In Parshas B’Shalach, the Jewish people were trapped between the sea on one side and the advancing Egyptians on the other. Moshe turned to Hashem in prayer, and Hashem instructed him to raise his staff and stretch his hand over the waters to part the sea. The Jewish people then entered the sea.
Our Sages explain that the actual entry into the sea wasn’t as simple as it seems. The Torah tells us that “the Children of Israel entered into the sea, on dry land.” When they first entered, the sea was still the sea; only once they entered did it turn into dry land. According to the Gemara, there is a difference of opinion as to what exactly happened.
In Midrash T’hilim, Rabbi Tarfon asked his students why they believed Yehudah merited the monarchy. Rabbi Tarfon offered several suggestions, but each one was rejected by his students.

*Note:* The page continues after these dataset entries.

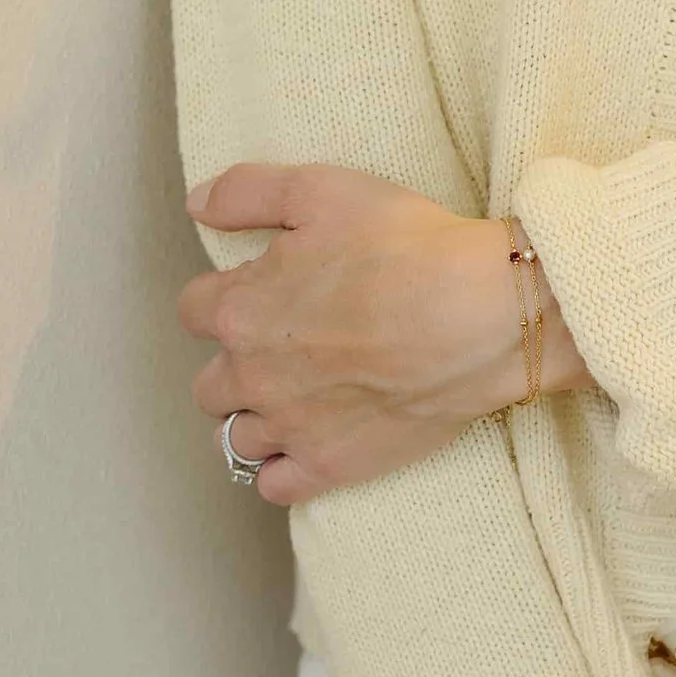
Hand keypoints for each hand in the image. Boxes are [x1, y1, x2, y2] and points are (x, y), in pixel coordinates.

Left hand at [180, 161, 585, 500]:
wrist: (482, 314)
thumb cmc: (405, 245)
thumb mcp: (322, 190)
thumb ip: (247, 192)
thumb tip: (195, 205)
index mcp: (241, 308)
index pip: (193, 310)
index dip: (227, 295)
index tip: (266, 290)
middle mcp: (252, 375)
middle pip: (209, 384)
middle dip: (237, 364)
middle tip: (287, 346)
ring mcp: (288, 428)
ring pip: (234, 440)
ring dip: (255, 419)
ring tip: (296, 400)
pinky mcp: (329, 467)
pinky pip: (273, 486)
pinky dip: (281, 471)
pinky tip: (306, 445)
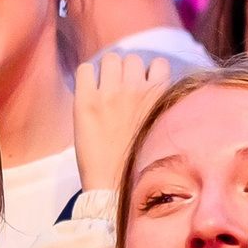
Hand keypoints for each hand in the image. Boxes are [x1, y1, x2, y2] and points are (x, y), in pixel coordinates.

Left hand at [73, 51, 172, 192]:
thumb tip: (153, 85)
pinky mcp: (85, 101)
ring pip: (111, 58)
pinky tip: (88, 95)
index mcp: (160, 98)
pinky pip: (85, 69)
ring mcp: (110, 94)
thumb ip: (160, 105)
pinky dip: (86, 78)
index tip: (142, 90)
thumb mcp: (162, 129)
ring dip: (108, 72)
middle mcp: (137, 91)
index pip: (159, 64)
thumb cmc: (139, 163)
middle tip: (120, 95)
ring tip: (104, 93)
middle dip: (127, 72)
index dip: (149, 75)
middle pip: (133, 58)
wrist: (113, 189)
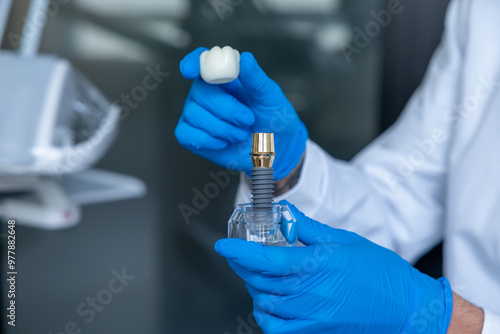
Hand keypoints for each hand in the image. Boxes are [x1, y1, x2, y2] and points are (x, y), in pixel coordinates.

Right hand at [175, 47, 307, 179]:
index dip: (193, 63)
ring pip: (194, 114)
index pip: (201, 62)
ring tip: (241, 134)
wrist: (274, 148)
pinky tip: (224, 143)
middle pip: (199, 92)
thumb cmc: (273, 119)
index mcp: (224, 76)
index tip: (190, 71)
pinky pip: (186, 134)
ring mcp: (197, 114)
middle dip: (226, 109)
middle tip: (248, 119)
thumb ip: (255, 78)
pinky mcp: (192, 136)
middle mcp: (206, 93)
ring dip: (223, 128)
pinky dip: (208, 140)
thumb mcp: (269, 96)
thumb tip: (244, 58)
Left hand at [215, 201, 453, 333]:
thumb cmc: (380, 271)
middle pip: (259, 281)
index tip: (223, 247)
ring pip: (265, 304)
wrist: (406, 307)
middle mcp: (309, 292)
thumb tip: (285, 214)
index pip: (264, 260)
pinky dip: (266, 317)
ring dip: (255, 289)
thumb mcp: (344, 240)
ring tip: (260, 276)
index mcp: (316, 265)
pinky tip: (269, 304)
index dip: (238, 253)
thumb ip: (308, 229)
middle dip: (245, 267)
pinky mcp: (316, 330)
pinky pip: (278, 329)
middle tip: (243, 255)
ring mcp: (311, 316)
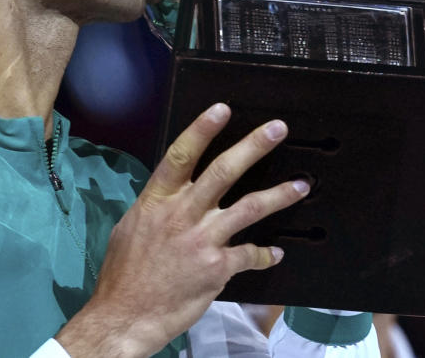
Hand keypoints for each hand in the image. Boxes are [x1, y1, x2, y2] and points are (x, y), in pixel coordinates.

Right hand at [56, 103, 310, 357]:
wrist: (125, 316)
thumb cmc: (123, 273)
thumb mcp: (131, 228)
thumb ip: (156, 207)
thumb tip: (171, 194)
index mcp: (157, 200)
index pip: (181, 156)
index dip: (202, 130)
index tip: (223, 109)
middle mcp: (181, 214)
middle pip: (223, 172)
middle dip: (253, 147)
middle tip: (277, 129)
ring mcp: (202, 240)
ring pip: (248, 208)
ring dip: (279, 195)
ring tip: (301, 185)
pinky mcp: (216, 268)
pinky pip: (249, 254)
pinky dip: (264, 254)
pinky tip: (274, 253)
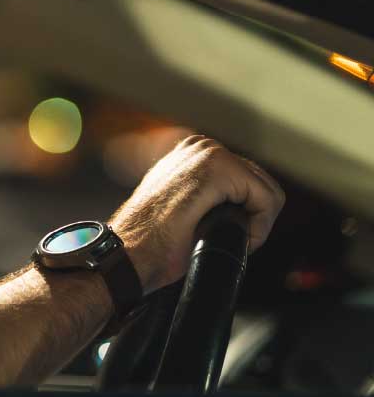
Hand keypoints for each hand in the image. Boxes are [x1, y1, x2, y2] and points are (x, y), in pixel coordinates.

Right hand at [109, 135, 285, 293]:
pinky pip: (267, 200)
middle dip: (253, 217)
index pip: (248, 180)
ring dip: (256, 222)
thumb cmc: (148, 240)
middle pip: (262, 184)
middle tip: (227, 240)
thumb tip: (229, 203)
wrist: (129, 252)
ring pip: (268, 192)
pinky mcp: (219, 168)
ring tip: (226, 239)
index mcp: (192, 152)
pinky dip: (259, 227)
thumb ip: (203, 194)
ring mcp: (209, 152)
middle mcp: (201, 145)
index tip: (222, 232)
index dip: (245, 214)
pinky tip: (235, 238)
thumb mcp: (178, 206)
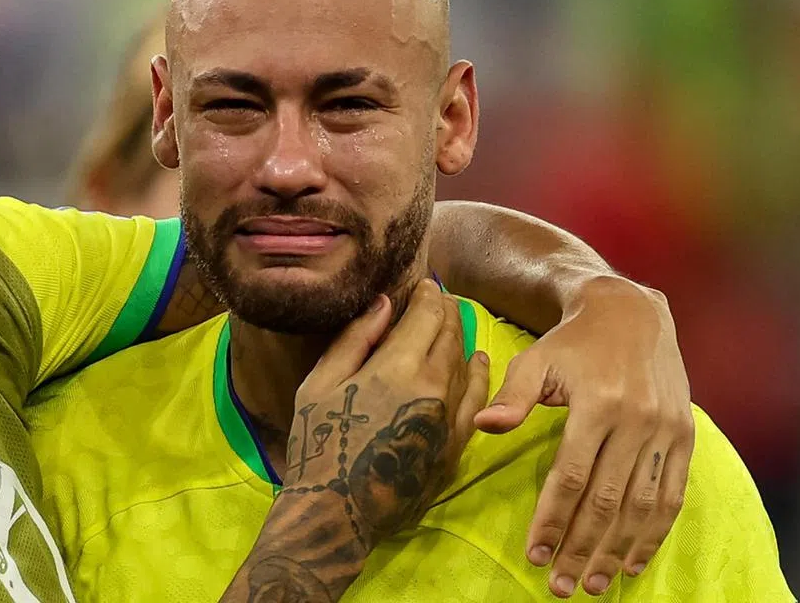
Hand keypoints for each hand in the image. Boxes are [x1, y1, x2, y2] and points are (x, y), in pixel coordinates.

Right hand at [287, 279, 490, 540]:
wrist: (336, 513)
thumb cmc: (319, 445)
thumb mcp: (321, 384)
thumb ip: (355, 339)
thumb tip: (383, 304)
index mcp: (398, 368)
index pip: (428, 314)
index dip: (429, 294)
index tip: (424, 285)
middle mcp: (434, 389)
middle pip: (452, 335)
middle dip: (448, 311)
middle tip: (441, 299)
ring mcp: (449, 420)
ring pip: (468, 365)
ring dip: (463, 338)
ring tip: (456, 323)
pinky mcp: (455, 447)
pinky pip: (478, 402)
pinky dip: (480, 376)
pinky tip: (478, 364)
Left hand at [475, 275, 694, 598]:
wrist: (631, 313)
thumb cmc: (572, 342)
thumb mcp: (535, 359)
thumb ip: (511, 396)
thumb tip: (484, 427)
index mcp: (597, 402)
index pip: (571, 476)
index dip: (552, 520)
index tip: (534, 554)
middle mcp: (637, 419)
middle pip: (606, 500)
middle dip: (581, 548)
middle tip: (559, 586)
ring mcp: (666, 430)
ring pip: (641, 506)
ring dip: (616, 551)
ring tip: (592, 583)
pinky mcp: (684, 437)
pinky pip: (671, 496)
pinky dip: (653, 533)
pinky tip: (632, 560)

Finally, Rabbi Tarfon turned to his students: He said to them: If so, by what did he merit (to rule)?
They said to him: [It was] in the merit of his leap into the waves of the sea, for all the tribes were standing and not one would go down into the sea. Rather, one said, “I will go down first,” and the other said, “I will go down first.” But Yehudah sanctified the Name of the Holy One, blessed be He, and went down. And this is the reason he merited [to receive] the monarchy. As it says, “Yehudah became His sanctuary” (T’hilim 114:2). Because Yehudah sanctified [God’s name], therefore, “Israel became His dominion,” [God gave Israel dominion, kings]. And because Yehudah made God’s Name known, the name of Yehudah was made great amongst Israel. (Midrash T’hilim 96, ed. by Salomon Buber)

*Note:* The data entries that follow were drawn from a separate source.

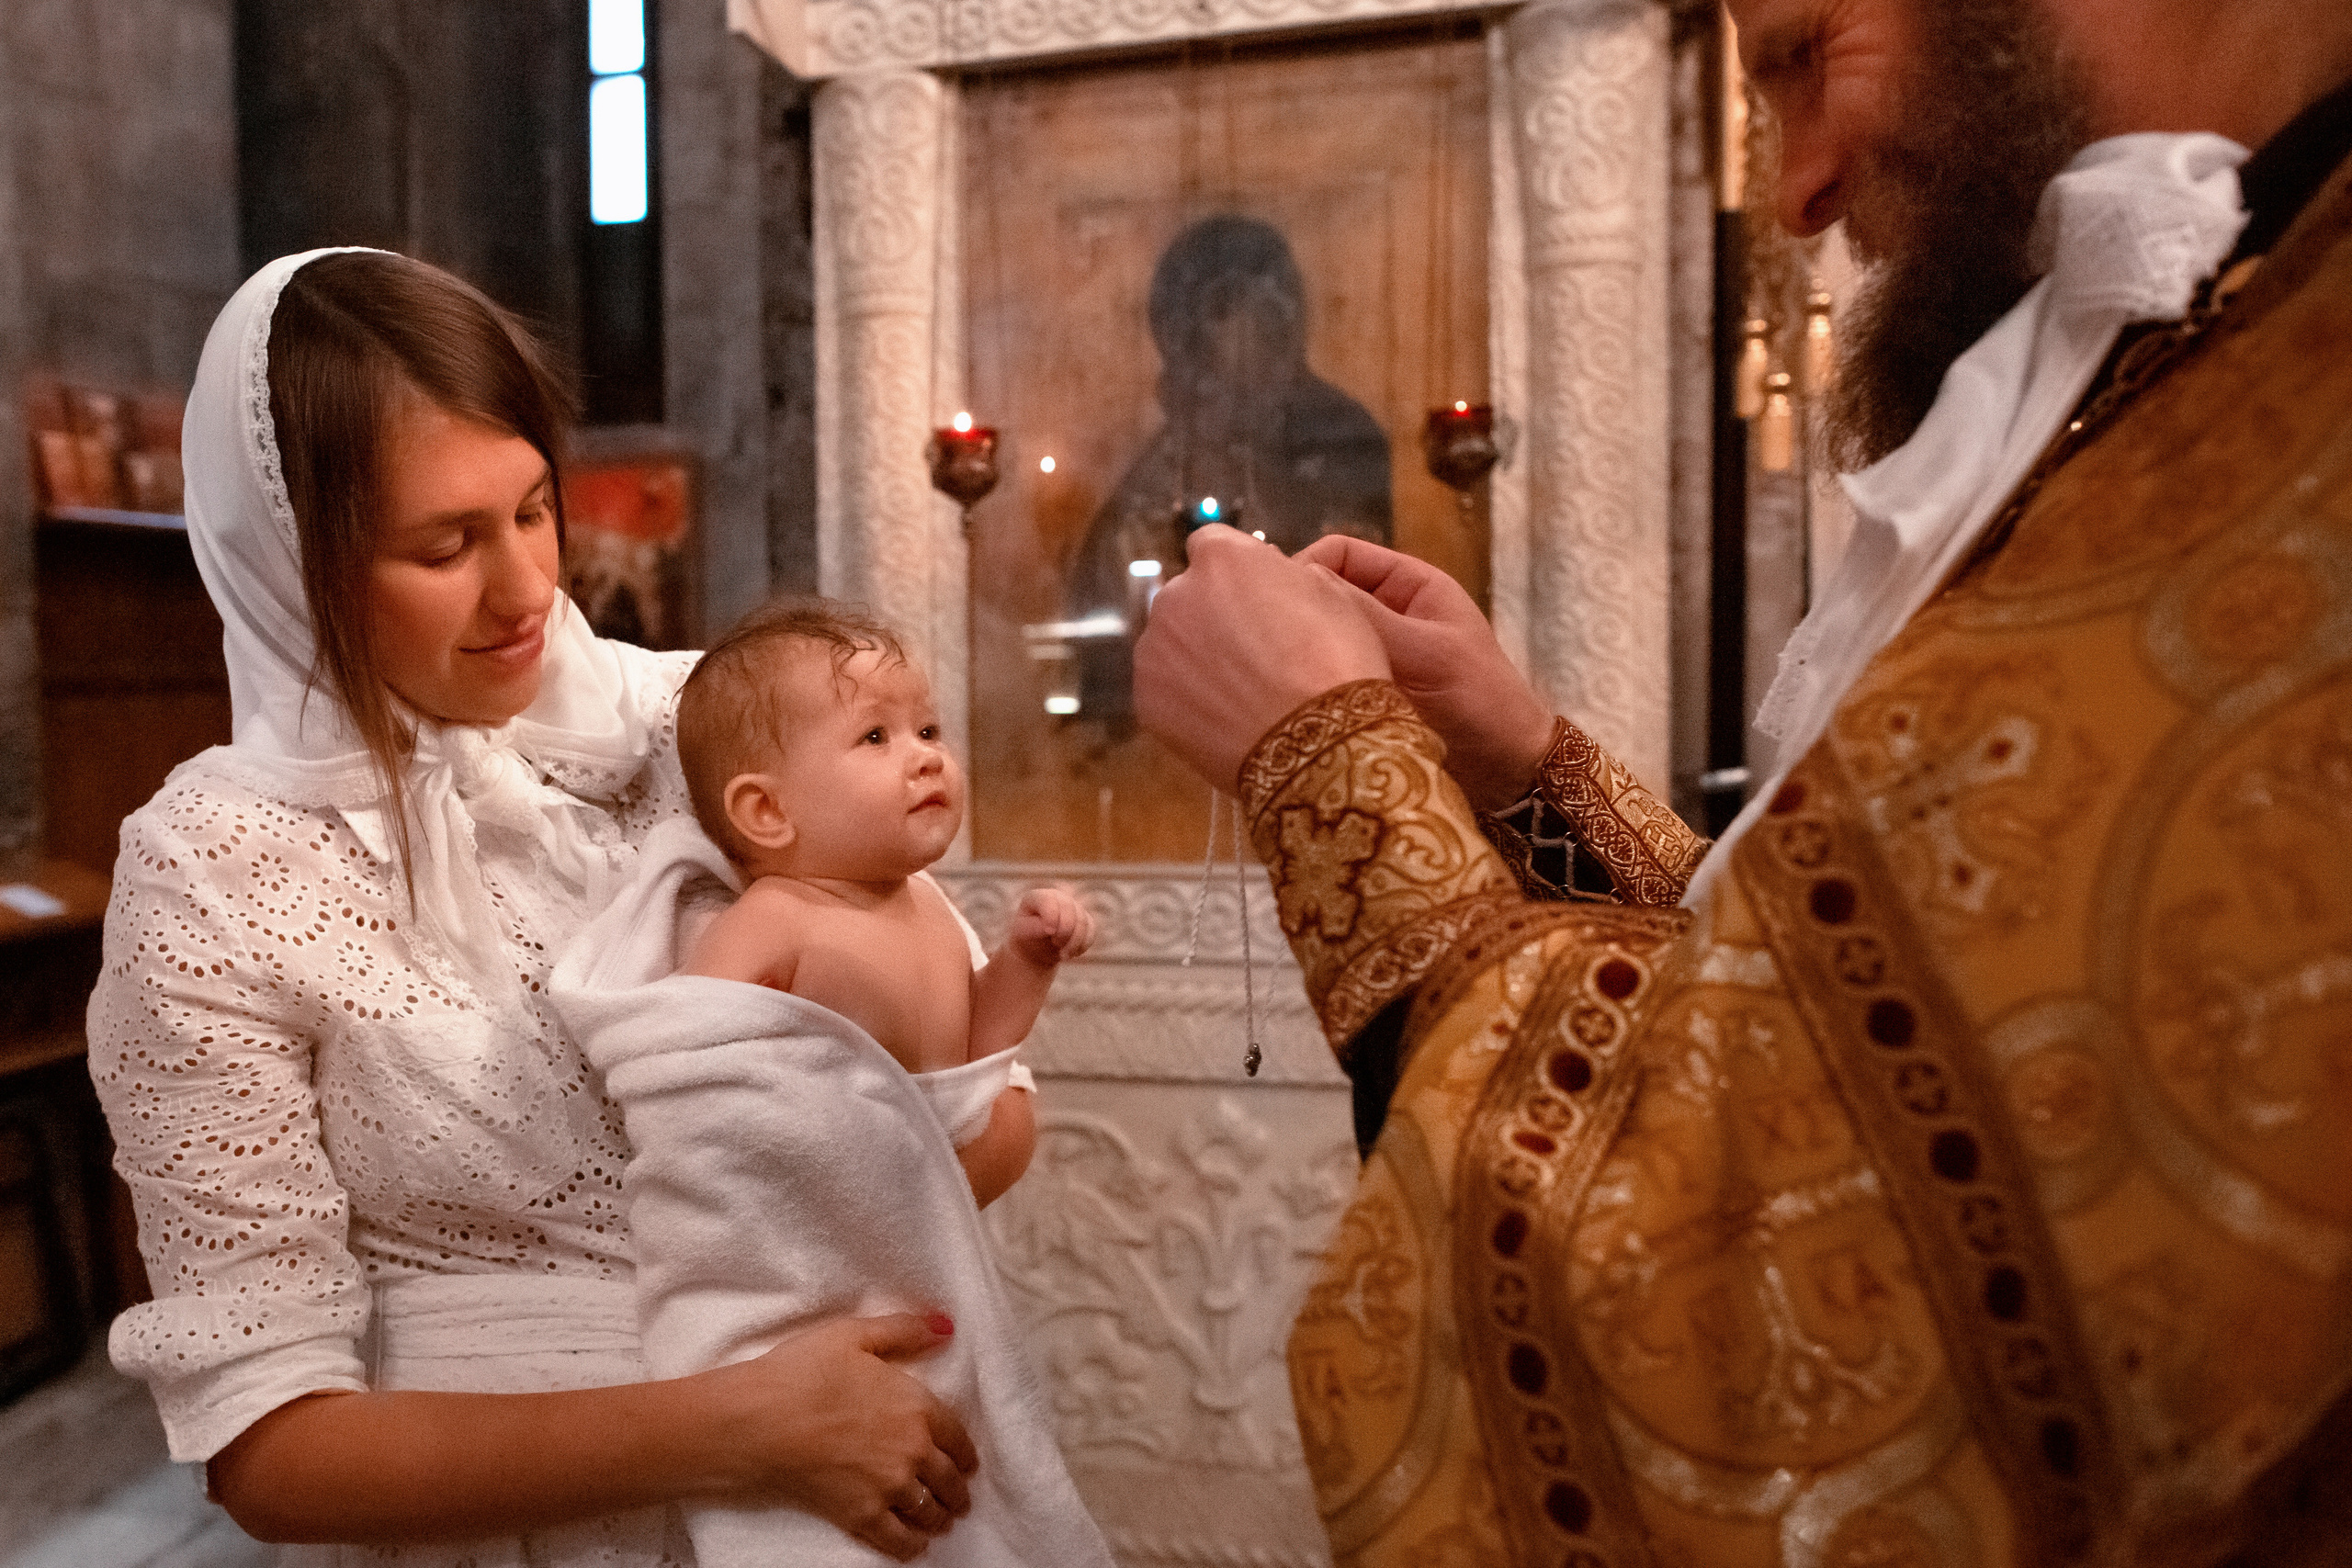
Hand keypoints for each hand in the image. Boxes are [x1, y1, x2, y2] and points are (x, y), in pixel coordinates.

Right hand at [704, 1313, 977, 1561]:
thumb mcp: (854, 1335)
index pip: (958, 1439)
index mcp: (917, 1407)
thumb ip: (904, 1331)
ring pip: (929, 1512)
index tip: (967, 1464)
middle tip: (959, 1499)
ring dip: (939, 1518)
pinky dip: (912, 1545)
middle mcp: (912, 1452)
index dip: (965, 1454)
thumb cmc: (801, 1373)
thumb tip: (945, 1327)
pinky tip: (913, 1544)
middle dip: (957, 1492)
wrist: (758, 1420)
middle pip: (949, 1481)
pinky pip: (899, 1541)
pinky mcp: (860, 1517)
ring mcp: (888, 1488)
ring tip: (940, 1520)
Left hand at [1009, 886, 1093, 966]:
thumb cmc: (1026, 938)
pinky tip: (1072, 953)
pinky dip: (1083, 945)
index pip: (1049, 900)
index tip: (1049, 932)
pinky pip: (1091, 931)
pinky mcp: (1085, 920)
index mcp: (1038, 897)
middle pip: (1070, 908)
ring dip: (1074, 942)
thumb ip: (1034, 928)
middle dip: (1065, 930)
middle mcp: (1058, 897)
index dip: (1052, 916)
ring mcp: (1073, 907)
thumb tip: (1050, 928)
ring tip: (1063, 955)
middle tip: (1056, 944)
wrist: (1036, 948)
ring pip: (1083, 921)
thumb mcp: (1023, 934)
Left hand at [1134, 525, 1391, 791]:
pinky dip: (1187, 698)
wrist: (1319, 745)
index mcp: (1221, 558)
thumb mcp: (1328, 592)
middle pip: (1187, 595)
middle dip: (1213, 614)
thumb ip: (1279, 574)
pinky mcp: (1146, 700)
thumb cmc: (1336, 661)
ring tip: (1240, 693)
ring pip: (1172, 643)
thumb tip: (1262, 580)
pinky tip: (1224, 719)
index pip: (1212, 544)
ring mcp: (1154, 650)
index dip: (1237, 571)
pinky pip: (1165, 688)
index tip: (1258, 597)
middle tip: (1254, 652)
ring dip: (1196, 657)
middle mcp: (1175, 595)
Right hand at [1295, 536, 1553, 810]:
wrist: (1509, 775)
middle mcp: (1388, 614)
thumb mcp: (1426, 653)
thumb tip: (1300, 584)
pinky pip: (1327, 676)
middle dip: (1298, 614)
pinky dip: (1308, 684)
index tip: (1275, 604)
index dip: (1306, 570)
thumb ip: (1367, 616)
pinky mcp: (1365, 696)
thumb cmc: (1481, 702)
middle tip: (1267, 645)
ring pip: (1322, 639)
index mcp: (1408, 586)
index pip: (1339, 554)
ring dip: (1301, 654)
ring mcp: (1375, 655)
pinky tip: (1288, 700)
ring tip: (1275, 675)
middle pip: (1324, 596)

According to this opinion, when the tribes were standing on the shore of the Red Sea, none of them wanted to take the first step into the water. Yehudah was given the monarchy because Nachshon ben Aminadav, who was from the tribe of Yehudah, decided to take that first jump into the sea. This leap into the water was necessary to move B’nei Yisrael from their paralyzing fear of change. At that time, Moshe was in the midst of prayer, and God instructed him to pay attention to his people who were already in the water, and instruct the others to follow. The act of Nachshon ben Aminadav was what allowed the tribe of Yehudah to merit the monarchy, and it turned Yehudah into a leader.
“Hashem is known for the judgment that He performed…” (T’hilim 9:17). “G-d is known in Yehudah…’ (T’hilim 76:2).
Looking around at all the difficulties that we face daily, it may seem very hard to do Hashem’s will. At times, we may feel that we are closed in at all sides just like the advancing Egyptians and crashing waves. While our situations and problems may change, they always seem to lead us down a dead-end road. We must remember that Hashem is just testing us, and all we have to do is follow Nachshon’s example. If we become hesitant or afraid of leaping into the water, we will not find our way out. We must “jump into the sea” with m’siras nefesh, without being concerned about the problems that make it seem impossible. Just like Nachshon, every Jew is capable of reaching the pinnacle of devotion and complete trust in Hashem. When a Yid resolves to perform Hashem’s will with total disregard for the obstacles, Hashem provides a way to overcome the obstacles.